The commissioners also rejected Nevada Hydro’s complaint over CAISO’s use of 4,183 MW of generation and a 2,000 MW export limit identified in the CPUC “default scenario” portfolio, saying the company should have objected during the transmission planning process. “Once the planning assumptions and study plan are adopted, those assumptions are locked in for the rest of the transmission planning cycle,” FERC said.
“We find no merit in Nevada Hydro’s assertion that CAISO abdicated its responsibilities as a regional transmission organization by adopting the CPUC default scenario portfolio. As noted by CAISO, its role is transmission planning, not resource procurement, and nothing in its Tariff requires CAISO to second guess or reverse CPUC’s resource procurement decisions or dictate what resources CPUC-jurisdictional entities can or cannot procure.”
FERC Rejects Rehearing on CAISO Capacity Market
Also last week, FERC denied rehearing on its 2018 order rejecting a request to direct CAISO to develop a capacity market (EL18-177-001).
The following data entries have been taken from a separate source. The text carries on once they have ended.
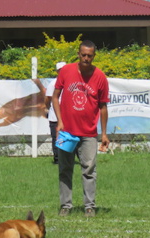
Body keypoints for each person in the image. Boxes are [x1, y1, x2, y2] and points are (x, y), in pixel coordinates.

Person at [52, 40, 110, 218]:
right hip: (67, 132)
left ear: (94, 56)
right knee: (64, 169)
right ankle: (66, 206)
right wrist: (59, 121)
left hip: (88, 133)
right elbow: (55, 97)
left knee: (89, 170)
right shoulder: (66, 71)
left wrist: (104, 133)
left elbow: (103, 107)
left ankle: (89, 207)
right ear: (78, 54)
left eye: (89, 56)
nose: (86, 58)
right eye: (83, 55)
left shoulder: (100, 77)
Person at [45, 61, 66, 164]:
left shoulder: (70, 82)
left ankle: (66, 158)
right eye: (61, 70)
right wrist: (47, 109)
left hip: (67, 116)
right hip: (54, 116)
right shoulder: (53, 84)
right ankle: (57, 159)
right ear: (58, 71)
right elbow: (48, 98)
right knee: (56, 137)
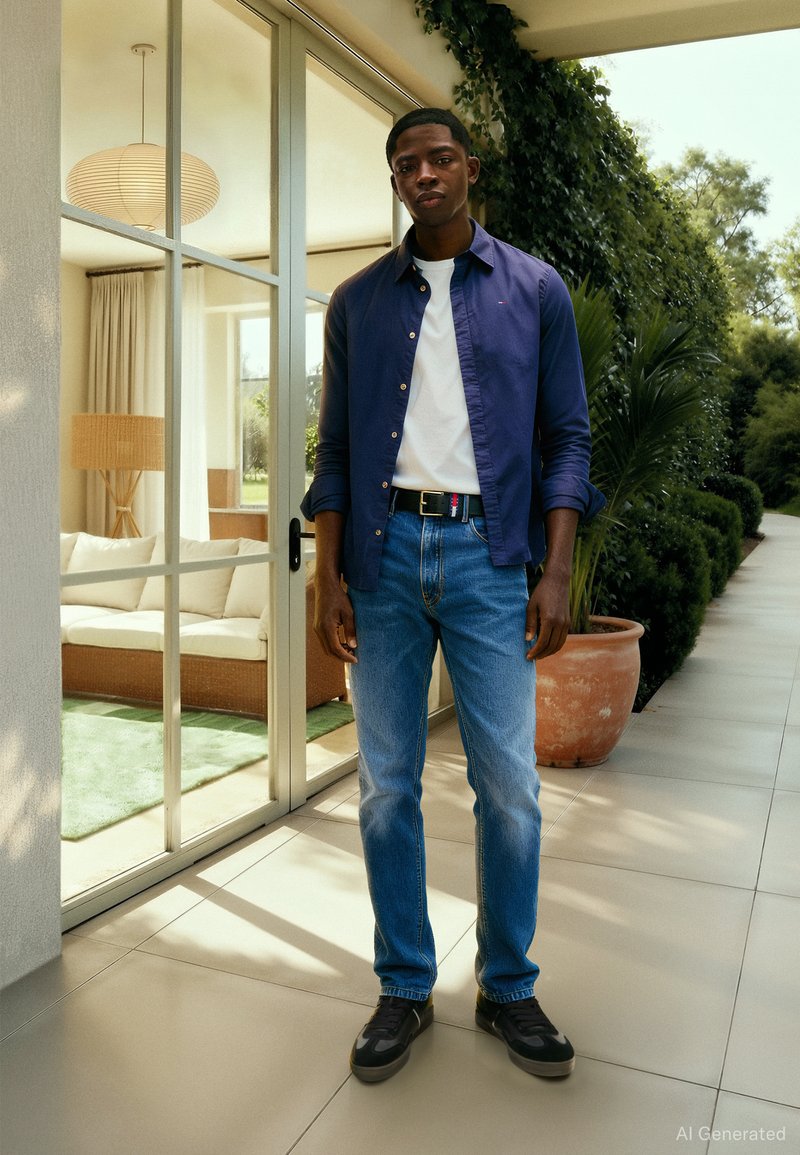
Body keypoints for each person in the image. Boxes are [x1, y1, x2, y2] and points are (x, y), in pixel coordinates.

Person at [300, 107, 603, 1083]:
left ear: (468, 168)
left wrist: (552, 570)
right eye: (404, 164)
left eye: (437, 158)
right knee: (386, 787)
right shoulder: (355, 302)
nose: (422, 173)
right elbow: (334, 451)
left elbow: (567, 437)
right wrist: (326, 573)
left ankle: (507, 986)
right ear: (394, 183)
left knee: (507, 790)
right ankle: (403, 985)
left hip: (487, 555)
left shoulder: (533, 289)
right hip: (381, 559)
The request had been made by CXA La Paloma, the operator of a 1,124-MW gas-fired plant in Kern County, Calif. CXA La Paloma contended California’s lack of a centralized capacity procurement was unjust and unreasonable because of falling energy prices that undermined the finances of independent generators. (See FERC Rejects Request for CAISO Capacity Market.)
On rehearing, the commission dismissed contentions that it ignored evidence and misread the law in rejecting La Paloma’s complaint. It also rebuffed requests to conduct a technical conference to examine the state’s existing resource adequacy framework. “The record evidence did not persuade the commission that additional processes, other than those [stakeholder proceedings] noted in the complaint order that were already underway, were necessary.”